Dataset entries
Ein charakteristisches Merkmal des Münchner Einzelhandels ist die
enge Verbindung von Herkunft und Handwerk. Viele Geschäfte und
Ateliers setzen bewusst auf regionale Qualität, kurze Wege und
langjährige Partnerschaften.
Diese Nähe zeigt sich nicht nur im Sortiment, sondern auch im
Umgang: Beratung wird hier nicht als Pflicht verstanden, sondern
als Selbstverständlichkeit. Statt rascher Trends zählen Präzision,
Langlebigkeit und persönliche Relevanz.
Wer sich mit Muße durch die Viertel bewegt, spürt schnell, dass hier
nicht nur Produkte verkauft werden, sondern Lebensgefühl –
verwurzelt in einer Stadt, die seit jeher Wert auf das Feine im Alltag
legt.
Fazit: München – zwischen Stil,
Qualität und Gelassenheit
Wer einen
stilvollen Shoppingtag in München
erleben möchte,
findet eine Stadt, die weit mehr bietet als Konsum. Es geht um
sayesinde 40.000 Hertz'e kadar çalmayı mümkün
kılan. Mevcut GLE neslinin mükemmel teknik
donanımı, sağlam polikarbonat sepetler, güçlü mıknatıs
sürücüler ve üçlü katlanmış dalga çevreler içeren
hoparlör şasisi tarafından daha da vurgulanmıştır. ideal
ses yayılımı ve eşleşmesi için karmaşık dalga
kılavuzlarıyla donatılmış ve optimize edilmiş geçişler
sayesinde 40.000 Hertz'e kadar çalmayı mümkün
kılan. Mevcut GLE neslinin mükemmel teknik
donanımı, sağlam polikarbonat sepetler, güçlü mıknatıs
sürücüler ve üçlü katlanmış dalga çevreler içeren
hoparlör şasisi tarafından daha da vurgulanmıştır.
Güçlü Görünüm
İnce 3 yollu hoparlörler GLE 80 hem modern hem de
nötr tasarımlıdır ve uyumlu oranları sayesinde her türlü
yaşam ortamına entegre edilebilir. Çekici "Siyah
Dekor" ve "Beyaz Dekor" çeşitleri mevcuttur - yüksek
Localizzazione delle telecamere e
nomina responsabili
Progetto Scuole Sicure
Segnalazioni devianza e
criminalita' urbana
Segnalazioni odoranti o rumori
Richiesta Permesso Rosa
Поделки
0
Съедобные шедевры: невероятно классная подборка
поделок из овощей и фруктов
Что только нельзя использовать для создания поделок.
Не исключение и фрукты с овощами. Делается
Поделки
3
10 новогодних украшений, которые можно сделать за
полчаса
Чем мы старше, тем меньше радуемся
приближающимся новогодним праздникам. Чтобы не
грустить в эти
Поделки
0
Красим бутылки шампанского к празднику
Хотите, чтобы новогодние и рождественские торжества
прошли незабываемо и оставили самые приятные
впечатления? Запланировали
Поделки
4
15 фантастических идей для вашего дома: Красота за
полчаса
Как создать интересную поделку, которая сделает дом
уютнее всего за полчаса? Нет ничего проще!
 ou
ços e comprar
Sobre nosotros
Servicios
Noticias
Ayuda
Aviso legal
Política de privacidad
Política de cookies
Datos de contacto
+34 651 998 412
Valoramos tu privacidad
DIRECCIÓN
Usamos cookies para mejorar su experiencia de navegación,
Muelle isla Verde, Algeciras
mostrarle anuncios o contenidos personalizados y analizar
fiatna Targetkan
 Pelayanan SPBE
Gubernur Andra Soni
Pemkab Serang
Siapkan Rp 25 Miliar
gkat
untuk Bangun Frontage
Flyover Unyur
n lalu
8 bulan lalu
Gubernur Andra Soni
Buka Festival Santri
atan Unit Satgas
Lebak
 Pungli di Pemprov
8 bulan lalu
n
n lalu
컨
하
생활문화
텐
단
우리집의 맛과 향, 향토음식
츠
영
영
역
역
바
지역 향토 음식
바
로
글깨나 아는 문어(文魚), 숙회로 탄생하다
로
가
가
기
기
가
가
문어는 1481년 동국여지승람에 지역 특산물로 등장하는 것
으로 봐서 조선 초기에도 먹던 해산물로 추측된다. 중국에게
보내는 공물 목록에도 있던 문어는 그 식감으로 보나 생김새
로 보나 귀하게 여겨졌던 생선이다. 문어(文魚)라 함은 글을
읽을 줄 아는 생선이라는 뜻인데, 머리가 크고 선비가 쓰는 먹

* * *

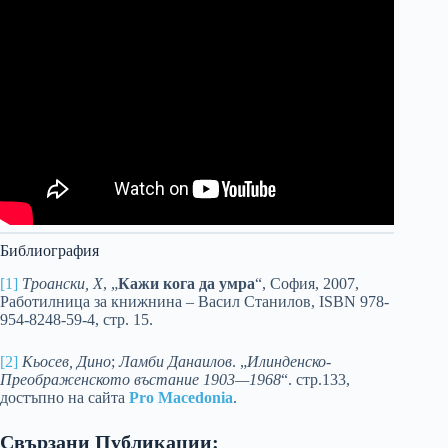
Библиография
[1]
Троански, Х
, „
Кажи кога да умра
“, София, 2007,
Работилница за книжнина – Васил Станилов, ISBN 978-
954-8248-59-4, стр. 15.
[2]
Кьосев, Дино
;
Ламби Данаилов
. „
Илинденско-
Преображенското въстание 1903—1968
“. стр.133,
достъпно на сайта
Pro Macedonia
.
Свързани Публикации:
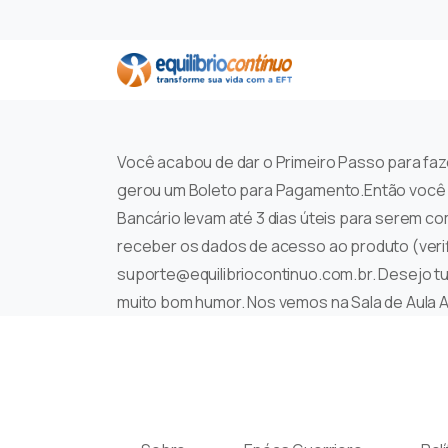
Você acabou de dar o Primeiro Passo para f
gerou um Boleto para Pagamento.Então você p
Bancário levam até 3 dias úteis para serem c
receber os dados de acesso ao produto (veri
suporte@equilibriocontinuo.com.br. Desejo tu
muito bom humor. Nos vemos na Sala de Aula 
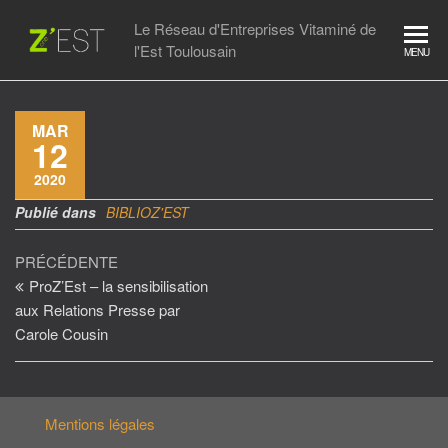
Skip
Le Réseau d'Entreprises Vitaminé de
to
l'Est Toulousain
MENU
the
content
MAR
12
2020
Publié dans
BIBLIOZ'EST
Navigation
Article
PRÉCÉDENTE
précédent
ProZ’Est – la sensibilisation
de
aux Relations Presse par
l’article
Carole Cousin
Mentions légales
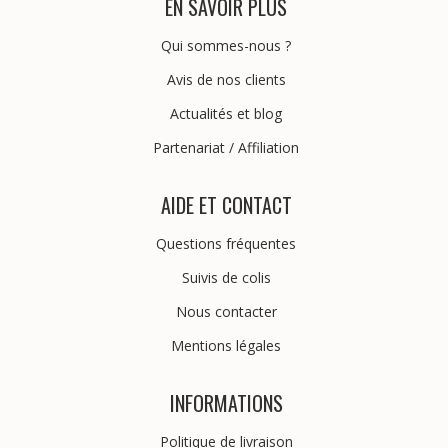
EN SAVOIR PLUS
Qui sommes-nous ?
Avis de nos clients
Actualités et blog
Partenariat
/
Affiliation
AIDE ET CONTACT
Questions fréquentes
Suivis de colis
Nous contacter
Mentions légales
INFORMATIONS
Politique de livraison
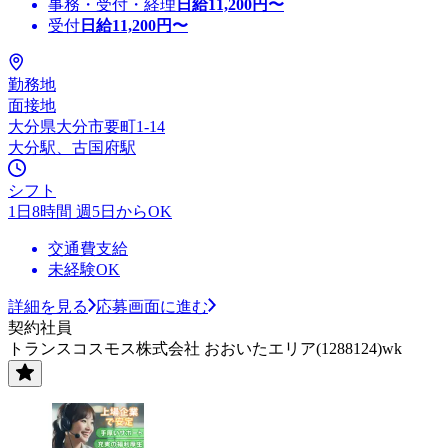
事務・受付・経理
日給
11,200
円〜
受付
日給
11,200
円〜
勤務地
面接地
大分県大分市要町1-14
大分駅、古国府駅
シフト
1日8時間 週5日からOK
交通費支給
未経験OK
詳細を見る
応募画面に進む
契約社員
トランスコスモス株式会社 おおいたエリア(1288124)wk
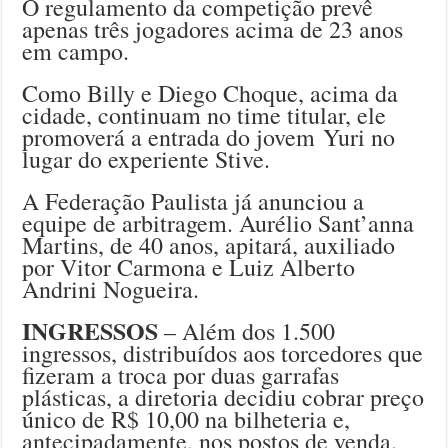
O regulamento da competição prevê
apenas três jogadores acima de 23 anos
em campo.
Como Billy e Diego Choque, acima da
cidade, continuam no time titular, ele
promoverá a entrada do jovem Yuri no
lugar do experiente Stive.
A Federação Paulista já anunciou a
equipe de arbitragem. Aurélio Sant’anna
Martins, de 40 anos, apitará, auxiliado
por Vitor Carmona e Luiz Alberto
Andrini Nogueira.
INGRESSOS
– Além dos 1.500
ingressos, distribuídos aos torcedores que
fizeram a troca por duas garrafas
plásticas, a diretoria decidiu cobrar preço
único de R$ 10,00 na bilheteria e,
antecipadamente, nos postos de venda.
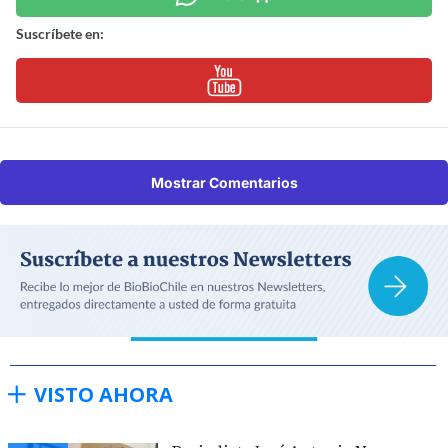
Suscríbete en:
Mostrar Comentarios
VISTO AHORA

What you should do >> In the entries above, find the line holding "впечатления? Запланировали" and the line holding "문어는 1481년 동국여지승람에 지역 특산물로 등장하는 것", then retype exactly those two lines and every line between them, and nothing else.

Response for this exercise >>
впечатления? Запланировали
Поделки
4
15 фантастических идей для вашего дома: Красота за
полчаса
Как создать интересную поделку, которая сделает дом
уютнее всего за полчаса? Нет ничего проще!
 ou
ços e comprar
Sobre nosotros
Servicios
Noticias
Ayuda
Aviso legal
Política de privacidad
Política de cookies
Datos de contacto
+34 651 998 412
Valoramos tu privacidad
DIRECCIÓN
Usamos cookies para mejorar su experiencia de navegación,
Muelle isla Verde, Algeciras
mostrarle anuncios o contenidos personalizados y analizar
fiatna Targetkan
 Pelayanan SPBE
Gubernur Andra Soni
Pemkab Serang
Siapkan Rp 25 Miliar
gkat
untuk Bangun Frontage
Flyover Unyur
n lalu
8 bulan lalu
Gubernur Andra Soni
Buka Festival Santri
atan Unit Satgas
Lebak
 Pungli di Pemprov
8 bulan lalu
n
n lalu
컨
하
생활문화
텐
단
우리집의 맛과 향, 향토음식
츠
영
영
역
역
바
지역 향토 음식
바
로
글깨나 아는 문어(文魚), 숙회로 탄생하다
로
가
가
기
기
가
가
문어는 1481년 동국여지승람에 지역 특산물로 등장하는 것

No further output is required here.